I’m currently implementing Sensu in an environment with 1300+ machines and am running into some performance issues and idiosyncrasies with my server reporting data accurately, consistently, and in a timely manner.
Thanks for responding! The queues are definitely getting backed up, and Uchiwa is displaying data intermittently and not consistently (e.g. sometimes critical check results are displayed, but 0 clients are shown as being registered). I’ve tried tuning kernel parameters a bit per RabbitMQ’s documentation(Networking and RabbitMQ — RabbitMQ), as well as increased max open file sizes for the rabbitmq user (and redis, and sensu, users) to no real avail.
The box I’m running on has 12 cores and 48gb of ram. I was recently advised to set up a secondary server like you mentioned, but the parameters were a bit ambiguous to me. I have a second server we use for testing and am able to link into that, but I am not sure to what degree. I’ve heard that the secondary box need only run sensu-server and sensu-api. Does that imply that redis and rabbitmq are NOT meant to be running on the secondary server?
Right now, the boxes I’m working with are CPU bound as they’re physical hosts. That could change in the future. I am not sure what you mean by queue depth (I’m still rather new to some of the concepts RE: rabbitmq, so I apologize for my ignorance), but would be happy to find that information. Right now, I just have my clients reporting in keepalives and nothing else (no handlers or additional checks implemented yet due to the accordion-like nature of clients reporting and disappearing in Uchiwa).
The queues can go from having 0 items in them to 87k (at the time of this response). Eventually they go back down, but there’s no rhyme/reason to this that I can see so far. And this is after tailing logs for rabbitmq and redis. When I think I’ve spotted a culprit, it disappears and feels more like a red herring.
Again, thanks for the input and insight!
···
On Friday, February 10, 2017 at 3:40:41 PM UTC-5, agent462 wrote:
David,
We run multiple Sensu setups across different DC’s that flex up and down with a large number of machines.
It sounds like your queues are getting backed up. We’re not doing much special except we run two node setups. This gives us two sensu-servers to process messages and handle events. One of the nodes takes the brunt of running RabbitMQ and Redis as well. These range from 4 core for our physical DC’s and 8 cores in our cloud environments because we have a lot more churn up and down.
Are your boxes CPU bound?
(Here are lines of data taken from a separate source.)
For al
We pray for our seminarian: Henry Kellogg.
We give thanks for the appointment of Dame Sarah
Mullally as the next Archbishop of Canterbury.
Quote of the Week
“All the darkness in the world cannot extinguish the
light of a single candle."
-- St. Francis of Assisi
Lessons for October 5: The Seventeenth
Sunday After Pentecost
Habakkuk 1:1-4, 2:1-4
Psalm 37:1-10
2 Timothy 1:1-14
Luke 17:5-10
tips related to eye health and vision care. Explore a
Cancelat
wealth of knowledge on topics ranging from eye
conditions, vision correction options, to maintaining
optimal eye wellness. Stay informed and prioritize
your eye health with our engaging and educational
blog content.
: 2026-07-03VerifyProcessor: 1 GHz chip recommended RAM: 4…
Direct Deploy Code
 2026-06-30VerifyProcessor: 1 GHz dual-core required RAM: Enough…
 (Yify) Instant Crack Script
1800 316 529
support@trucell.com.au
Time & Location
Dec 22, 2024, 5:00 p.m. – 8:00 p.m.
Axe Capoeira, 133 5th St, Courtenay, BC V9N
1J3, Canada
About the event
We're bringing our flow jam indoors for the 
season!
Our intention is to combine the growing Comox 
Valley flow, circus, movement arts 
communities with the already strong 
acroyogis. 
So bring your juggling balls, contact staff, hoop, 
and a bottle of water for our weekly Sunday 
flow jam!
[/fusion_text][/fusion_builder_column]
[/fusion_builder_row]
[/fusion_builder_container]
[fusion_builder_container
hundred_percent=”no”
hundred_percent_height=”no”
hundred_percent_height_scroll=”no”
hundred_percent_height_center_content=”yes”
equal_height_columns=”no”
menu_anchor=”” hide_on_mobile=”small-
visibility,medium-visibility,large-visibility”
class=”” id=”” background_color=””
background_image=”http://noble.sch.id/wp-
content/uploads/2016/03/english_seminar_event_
What does your queue depth look like? Every setup can be different based on number of checks, machines and what your handlers are doing. If you are having event storms and lots of handlers are being spun up, you’ll need more to deal with that. Since this sounds like a new setup, do you have a lot of events firing because you still have check tuning to do?
I’d start with looking at where you’re being bound up. If things aren’t timely, look at how backed up your queues are getting.
-Bryan
On Fri, Feb 10, 2017 at 1:37 PM, David R dr...@umich.edu wrote:
Hello,
Anyone out there running sensu in large production environments? If so, do you have any tips?
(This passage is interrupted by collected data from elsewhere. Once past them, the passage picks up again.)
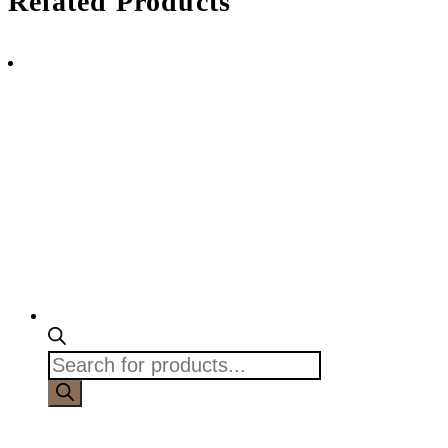
Related Products
Products
search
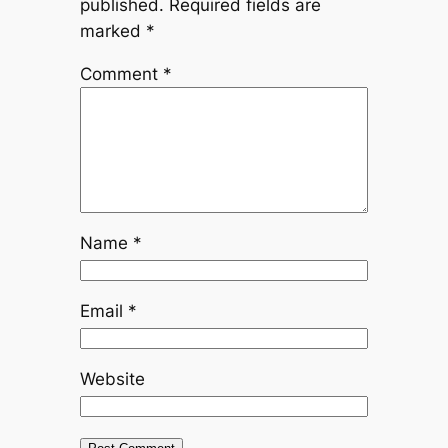
published.
Required fields are
marked
*
Comment
*
Name
*
Email
*
Website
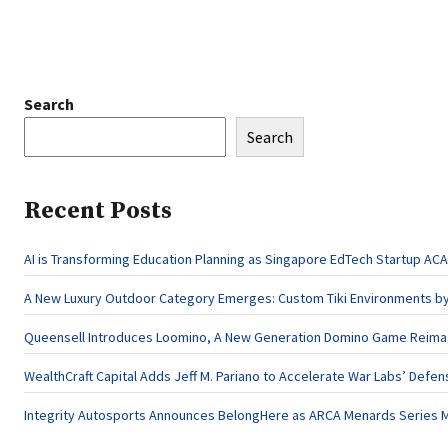
Search
Search
Recent Posts
AI is Transforming Education Planning as Singapore EdTech Startup 
A New Luxury Outdoor Category Emerges: Custom Tiki Environments by 
Queensell Introduces Loomino, A New Generation Domino Game Reimagi
WealthCraft Capital Adds Jeff M. Pariano to Accelerate War Labs’ Defe
Integrity Autosports Announces BelongHere as ARCA Menards Series M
I’m currently implementing Sensu in an environment with 1300+ machines and am running into some performance issues and idiosyncrasies with my server reporting data accurately, consistently, and in a timely manner.
Just a note, in case some person years from how has a similar issue but can’t think of things to check or is at their wits end: look at the arp cache on your RabbitMQ server. If it’s set to something like 1024, but you have several thousand machines attempting to report into RabbitMQ, you might need to tinker with the kernel parameters for arp:
e.g. net.ipv4.neigh.default.gc_thresh1, net.ipv4.neigh.default.gc_thresh2, net.ipv4.neigh.default.gc_thresh3
HTH!
···
On Friday, February 10, 2017 at 2:37:41 PM UTC-5, David R wrote:
Hello,
Anyone out there running sensu in large production environments? If so, do you have any tips?
I’m currently implementing Sensu in an environment with 1300+ machines and am running into some performance issues and idiosyncrasies with my server reporting data accurately, consistently, and in a timely manner.